In between flashes of epiphany, I have decided to delight a little in Tiffany’s.
My first Tiffany piece was the kidney bean sterling silver pendant, designed by Elsa Peretti.
It is so simple and understated that in all honesty, I didn’t get a kick out of wearing it day in day out because it was one of the quietest pieces of jewellery I ever owned. It was so quiet I’d forget I was wearing it.
But the allure of Tiffany beckoned. My second piece was a heart pendant,
except it had “XOXO” inscribed on it, in tribute to my then-favourite TV series, Gossip Girl (Season 1 and 2). One of the main characters, Serena van der Woodsen, actually wears a Tiffany Notes gold pendant, which I have also.
The allure began, for me in little Singapore, with the Audrey Hepburn film of course. The branding of Tiffany is flawless, probably has been since day one (circa 1837), and its designs have been worn by such famous U.S. families as the Astors, the Vanderbilts, Posts, Huttons and the Morgans. Athletes, Hollywood stars, and even European royalty adored these diamonds. Museums valued the Tiffany designs, which ranged from the Art Nouveau period to Art Deco to today’s modern styles.
Did you know that it was a Tiffany’s gemologist who was instrumental in the international adoption of the metric carat as a weight standard for gems? And that the Tiffany standard for sterling and platinum have been adopted as United States Standards? There’s quality, cache, and influence for you.
Of course anything worth its weight in carats is going to be copied. I found vendors peddling rip-offs of the elegant pendants and charms I knew so well on a sidewalk of Krabi last year. At $10 for the iconic starfish by Elsa Peretti, why not?
The Tiffany key is elegance nonpareil with its rounded body and intricate fretwork on the heads of the keys. This one is a checkerboard diamond pendant, which is even lighter than the kidney bean, and cost at least 20 times as much. The first time I tried it on, I was wearing my white Club Monaco tee, a fairy-like cotton skirt, and a white angora cap, which was a nod to Tokyo style. The pendant fit right into the look and I was hooked.
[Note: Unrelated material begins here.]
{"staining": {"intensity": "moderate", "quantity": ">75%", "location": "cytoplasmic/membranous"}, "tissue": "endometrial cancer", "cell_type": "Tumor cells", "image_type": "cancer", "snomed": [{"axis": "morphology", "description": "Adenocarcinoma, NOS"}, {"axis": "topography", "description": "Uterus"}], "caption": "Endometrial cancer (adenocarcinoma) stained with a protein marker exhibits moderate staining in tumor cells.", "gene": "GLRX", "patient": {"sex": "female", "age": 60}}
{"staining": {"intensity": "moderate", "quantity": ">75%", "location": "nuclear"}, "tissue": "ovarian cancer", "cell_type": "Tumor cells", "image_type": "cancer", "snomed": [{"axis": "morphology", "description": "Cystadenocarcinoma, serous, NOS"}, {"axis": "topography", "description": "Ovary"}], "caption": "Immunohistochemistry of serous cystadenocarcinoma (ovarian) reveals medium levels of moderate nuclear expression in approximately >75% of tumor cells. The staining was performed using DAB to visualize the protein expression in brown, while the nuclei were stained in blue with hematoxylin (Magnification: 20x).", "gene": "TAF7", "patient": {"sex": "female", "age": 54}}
“There’s a tremendous profit margin on the tchotchkes they’re selling and I understand the appeal of that. But the most valuable thing that Tiffany has is their brand name. You can’t be everything to everybody.” — Howard Davidowitz, chairman of a New-York-based retail consulting and investment-banking firm.
He’s right, you know. What Tiffany has is resonance. Bling!